Nord Stream 2: Fortuna baut trotz Sanktionen
Für abgeschreckte Dienstleister wie Zurich, Bilfinger und Krebs könnten Alternativanbieter aus Russland oder China nachrücken
Der Nord Stream 2 AG zufolge hat das russische Verlegeschiff Fortuna trotz der am 19. Januar verhängten amerikanischen Sanktionen (vgl. USA sanktionieren russische Verlegeschifffirma) am 24. Januar den Bau der geplanten neuen Erdgaspipeline zwischen Russland und Deutschland "in Übereinstimmung mit den erhaltenen Genehmigungen" fortgesetzt.
"Keine Information"
Den Daten von Vesselfinder und Marine Traffic nach finden diese Arbeiten etwa 28 Kilometer von der Insel Bornholm entfernt statt, die seit 1658 zu Dänemark gehört. Dort befinden sich auch mehrere andere russische Schiffe, die der Fortuna anscheinend behilflich sind. Das liegt unter anderem deshalb nahe, weil die US-Sanktionen gegen das Schiff auch Unterstützungsleistungen umfassen, weshalb Dienstleister aus anderen Ländern dafür nur bedingt infrage kommen.
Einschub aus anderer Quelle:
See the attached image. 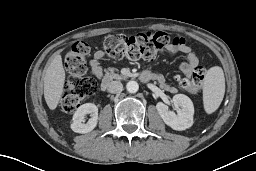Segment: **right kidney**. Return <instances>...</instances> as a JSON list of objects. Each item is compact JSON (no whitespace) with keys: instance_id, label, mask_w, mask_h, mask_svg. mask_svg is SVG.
I'll use <instances>...</instances> for the list:
<instances>
[{"instance_id":"ca27d5eb","label":"right kidney","mask_w":256,"mask_h":171,"mask_svg":"<svg viewBox=\"0 0 256 171\" xmlns=\"http://www.w3.org/2000/svg\"><path fill=\"white\" fill-rule=\"evenodd\" d=\"M91 114V118L87 123H84V116ZM98 108L93 103H85L81 105L73 115L71 129L76 133L85 134L91 132L97 125Z\"/></svg>"}]
</instances>
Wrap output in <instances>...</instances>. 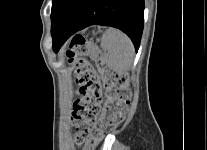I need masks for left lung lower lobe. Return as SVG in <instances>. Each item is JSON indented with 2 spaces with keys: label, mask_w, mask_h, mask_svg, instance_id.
I'll return each instance as SVG.
<instances>
[{
  "label": "left lung lower lobe",
  "mask_w": 207,
  "mask_h": 150,
  "mask_svg": "<svg viewBox=\"0 0 207 150\" xmlns=\"http://www.w3.org/2000/svg\"><path fill=\"white\" fill-rule=\"evenodd\" d=\"M144 0H67L51 28L57 52L75 32L90 25L112 26L126 33L139 48L143 31Z\"/></svg>",
  "instance_id": "obj_1"
}]
</instances>
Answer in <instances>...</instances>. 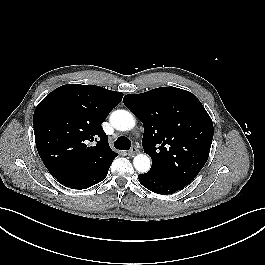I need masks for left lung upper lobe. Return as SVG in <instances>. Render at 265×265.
<instances>
[{"label":"left lung upper lobe","instance_id":"left-lung-upper-lobe-1","mask_svg":"<svg viewBox=\"0 0 265 265\" xmlns=\"http://www.w3.org/2000/svg\"><path fill=\"white\" fill-rule=\"evenodd\" d=\"M124 104L144 125L142 145L151 170L185 184L204 167L213 139V123L191 92L161 87L128 94Z\"/></svg>","mask_w":265,"mask_h":265}]
</instances>
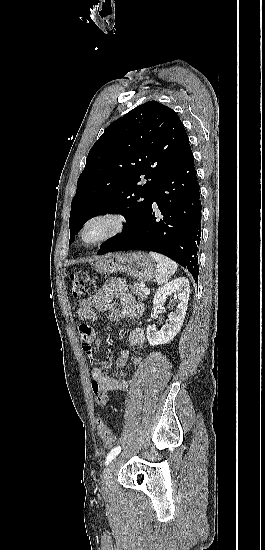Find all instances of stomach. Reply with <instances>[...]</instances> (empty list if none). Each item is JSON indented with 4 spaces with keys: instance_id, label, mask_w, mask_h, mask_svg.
I'll use <instances>...</instances> for the list:
<instances>
[{
    "instance_id": "stomach-1",
    "label": "stomach",
    "mask_w": 265,
    "mask_h": 550,
    "mask_svg": "<svg viewBox=\"0 0 265 550\" xmlns=\"http://www.w3.org/2000/svg\"><path fill=\"white\" fill-rule=\"evenodd\" d=\"M94 268L103 274L124 272L146 282L151 281L156 272L152 258L144 252L108 254L98 258Z\"/></svg>"
}]
</instances>
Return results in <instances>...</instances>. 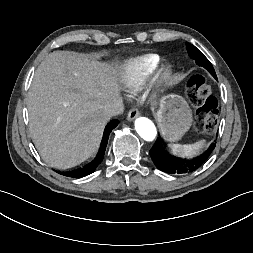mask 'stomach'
Listing matches in <instances>:
<instances>
[{
	"label": "stomach",
	"instance_id": "obj_1",
	"mask_svg": "<svg viewBox=\"0 0 253 253\" xmlns=\"http://www.w3.org/2000/svg\"><path fill=\"white\" fill-rule=\"evenodd\" d=\"M157 120L165 139L179 140L191 126L192 113L187 102L179 95H166L160 101Z\"/></svg>",
	"mask_w": 253,
	"mask_h": 253
}]
</instances>
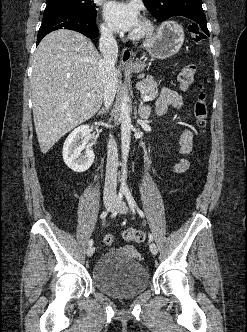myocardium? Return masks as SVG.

Medienberichten nach haben sich neben dem norwegischen Zertifizierer DNV-GL (vgl. Nord Stream 2: Zertifizierungsgesellschaft springt ab) auch die schweizerische Versicherung Zurich und die deutsche Bilfinger SE aus dem Projekt verabschiedet, die für Nord Stream 2 angeblich Prozessleit- und Sicherheitssysteme liefern sollte. Bei beiden Firmen war für eine Stellungnahme dazu niemand erreichbar. Auch beim ebenfalls in diesem Zusammenhang genannten Hamburger Rostschutzexperten Krebs hieß es lediglich, man gebe zu diesem Thema "keine Information" heraus.
Stiftung "rein symbolisch"?
Zurich, Bilfinger und Krebs sind allerdings nicht die einzigen Unternehmen, die Versicherungen, Prozessleitsysteme und Rostschutz anbieten. Deshalb muss auch ein von der sehr Nord-Stream-2-kritischen Bild-Zeitung konsultierter "Insider" einräumen, dass hier "Alternativ-Firmen aus China und Russland" einspringen könnten. Die vom Land Mecklenburg-Vorpommern ins Leben gerufene "Stiftung Klima- und Umweltschutz MV" wird dabei seiner Ansicht nach aber keine Rolle spielen: Die sei "rein symbolisch" und biete "keinen Weg aus den Sanktionen" (vgl. Nord Stream 2: Neue Genehmigung, aber noch kein Weiterbau).
Außer dem US-Kongress, der die Sanktionen verabschiedete, hat sich inzwischen auch das EU-Parlament für einen Stopp des neuen deutschen Grundlastlieferanten ausgesprochen (vgl. "Die Stromversorgung ist massiv gefährdet"). Hier stimmten die Abgeordneten der Linken und der Sozialdemokraten zusammen mit denen der AfD gegen einen Baustopp, was von den öffentlich-rechtlichen Medien (anders als beim Stopp der Erhöhung des Rundfunkbeitrags) aber nicht problematisiert wurde.
Anlass der Abstimmung im EU-Parlament war die Festnahme des umstrittenen russischen Oppositionellen Alexei Nawalny wegen Verstoßes gegen Bewährungsauflagen, gegen die dessen Anhänger am Wochenende demonstrierten. Gegen den Geschäftsmann war 2015 eine dreieinhalbjährige und 2017 eine fünfjährige Bewährungsstrafe verhängt worden. Die dreieinhalbjährige erhielt er, weil er dem französischen Kosmetikkonzern Yves Rocher als Angestellter der russischen Staatspost über eine Offshore-Konstruktion Logistikdienstleistungen verkaufte und dabei einen Millionengewinn machte. Nawalnys Ansicht nach war dieses Geschäft legal - aber das Gericht war anderer Meinung. Im anderen Verfahren wurde er schuldig gesprochen, als Berater einer staatlichen Holzfirma 1,3 Millionen Rubel veruntreut zu haben.
Der Vorsitzende der nicht in der Duma vertretenen Partei Rossiya Buduschtschego ("Russland der Zukunft") sieht beide Urteile als politische Entscheidungen, die ihn daran hindern sollen, dem russischen Staatspräsidenten Wladimir Putin Konkurrenz zu machen. Darüber hinaus macht er geltend, dass Putin ihn im letzten Jahr mit dem durch die Affäre Skripal bekannt gewordenen Kampfstoff Nowitschok vergiften ließ, was der Kreml von sich weist (vgl. Die Wahrheit im Fall Nawalny).